• [REQUIRED ACTION] In the lines below, look for "Generated". Copy each line where it appears.

(Stored data entries)
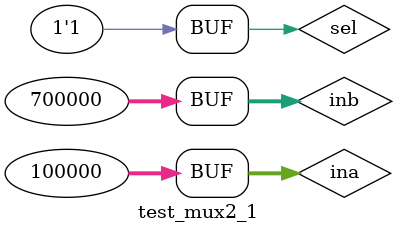
<source format=v>
`timescale 1ns / 1ps
`include "mux2_1.v"

module test_mux2_1;
    reg [31:0] ina, inb;
    reg sel;
    wire [31:0] out;

    initial
    begin
        $dumpfile("test_mux2_1.vcd");
        $dumpvars(0, test_mux2_1);
        ina = 10; inb = 20; sel = 0;
        #10 sel = 1;
        #10 ina = 134; inb = 675;
        #10 sel = 0;
        #10 ina = 12833; inb = 87098; sel = 1;
        #10 sel = 0;
        #10 ina = 0; inb = 76890; sel = 1;
        #10 ina = 1; inb = 1; sel = 0;
        #10 ina = 100000; inb = 700000; sel = 1;
    end

    mux2_1 my_mux(ina, inb, sel, out);
endmodule
</source>
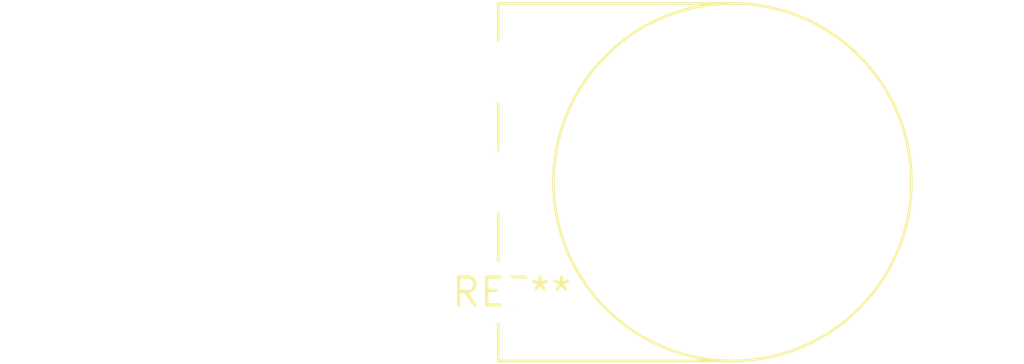
<source format=kicad_pcb>
(kicad_pcb (version 20240108) (generator pcbnew)

  (general
    (thickness 1.6)
  )

  (paper "A4")
  (layers
    (0 "F.Cu" signal)
    (31 "B.Cu" signal)
    (32 "B.Adhes" user "B.Adhesive")
    (33 "F.Adhes" user "F.Adhesive")
    (34 "B.Paste" user)
    (35 "F.Paste" user)
    (36 "B.SilkS" user "B.Silkscreen")
    (37 "F.SilkS" user "F.Silkscreen")
    (38 "B.Mask" user)
    (39 "F.Mask" user)
    (40 "Dwgs.User" user "User.Drawings")
    (41 "Cmts.User" user "User.Comments")
    (42 "Eco1.User" user "User.Eco1")
    (43 "Eco2.User" user "User.Eco2")
    (44 "Edge.Cuts" user)
    (45 "Margin" user)
    (46 "B.CrtYd" user "B.Courtyard")
    (47 "F.CrtYd" user "F.Courtyard")
    (48 "B.Fab" user)
    (49 "F.Fab" user)
    (50 "User.1" user)
    (51 "User.2" user)
    (52 "User.3" user)
    (53 "User.4" user)
    (54 "User.5" user)
    (55 "User.6" user)
    (56 "User.7" user)
    (57 "User.8" user)
    (58 "User.9" user)
  )

  (setup
    (pad_to_mask_clearance 0)
    (pcbplotparams
      (layerselection 0x00010fc_ffffffff)
      (plot_on_all_layers_selection 0x0000000_00000000)
      (disableapertmacros false)
      (usegerberextensions false)
      (usegerberattributes false)
      (usegerberadvancedattributes false)
      (creategerberjobfile false)
      (dashed_line_dash_ratio 12.000000)
      (dashed_line_gap_ratio 3.000000)
      (svgprecision 4)
      (plotframeref false)
      (viasonmask false)
      (mode 1)
      (useauxorigin false)
      (hpglpennumber 1)
      (hpglpenspeed 20)
      (hpglpendiameter 15.000000)
      (dxfpolygonmode false)
      (dxfimperialunits false)
      (dxfusepcbnewfont false)
      (psnegative false)
      (psa4output false)
      (plotreference false)
      (plotvalue false)
      (plotinvisibletext false)
      (sketchpadsonfab false)
      (subtractmaskfromsilk false)
      (outputformat 1)
      (mirror false)
      (drillshape 1)
      (scaleselection 1)
      (outputdirectory "")
    )
  )

  (net 0 "")

  (footprint "Potentiometer_Piher_T-16L_Single_Vertical_Hole" (layer "F.Cu") (at 0 0))

)

</source>
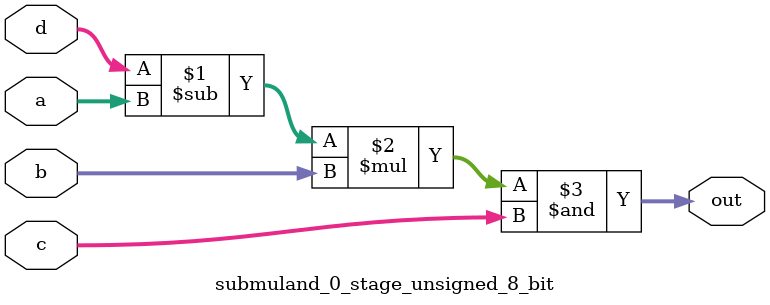
<source format=sv>
(* use_dsp = "yes" *) module submuland_0_stage_unsigned_8_bit(
	input  [7:0] a,
	input  [7:0] b,
	input  [7:0] c,
	input  [7:0] d,
	output [7:0] out
	);

	assign out = ((d - a) * b) & c;
endmodule

</source>
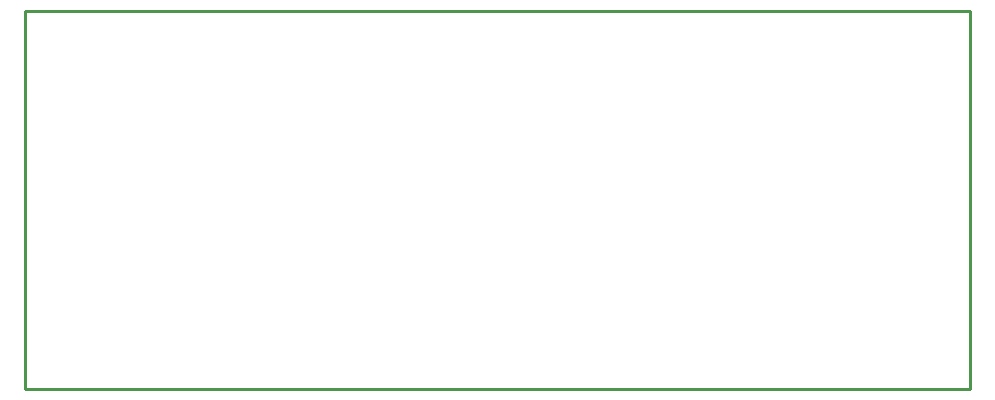
<source format=gko>
G04 Layer: BoardOutlineLayer*
G04 EasyEDA v6.5.5, 2022-07-08 19:06:44*
G04 04dbce6b86ab4aa5bbd08ae1767c2fe9,0a780afeddf54f0185a1b1f5ac8a31da,10*
G04 Gerber Generator version 0.2*
G04 Scale: 100 percent, Rotated: No, Reflected: No *
G04 Dimensions in millimeters *
G04 leading zeros omitted , absolute positions ,4 integer and 5 decimal *
%FSLAX45Y45*%
%MOMM*%

%ADD10C,0.2540*%
D10*
X0Y0D02*
G01*
X7999984Y0D01*
X7999984Y-3199993D01*
X0Y-3199993D01*
X0Y0D01*

%LPD*%
M02*

</source>
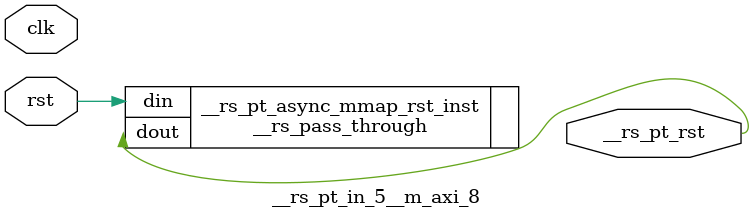
<source format=v>
`timescale 1 ns / 1 ps
/**   Generated by RapidStream   **/
module __rs_pt_in_5__m_axi_8 #(
    parameter BufferSize         = 32,
    parameter BufferSizeLog      = 5,
    parameter AddrWidth          = 64,
    parameter AxiSideAddrWidth   = 64,
    parameter DataWidth          = 512,
    parameter DataWidthBytesLog  = 6,
    parameter WaitTimeWidth      = 4,
    parameter BurstLenWidth      = 8,
    parameter EnableReadChannel  = 1,
    parameter EnableWriteChannel = 1,
    parameter MaxWaitTime        = 3,
    parameter MaxBurstLen        = 15
) (
    output wire __rs_pt_rst,
    input wire  clk,
    input wire  rst
);




__rs_pass_through #(
    .WIDTH (1)
) __rs_pt_async_mmap_rst_inst /**   Generated by RapidStream   **/ (
    .din  (rst),
    .dout (__rs_pt_rst)
);

endmodule  // __rs_pt_in_5__m_axi_8
</source>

• [ANSWER SPACE]
/**   Generated by RapidStream   **/
) __rs_pt_async_mmap_rst_inst /**   Generated by RapidStream   **/ (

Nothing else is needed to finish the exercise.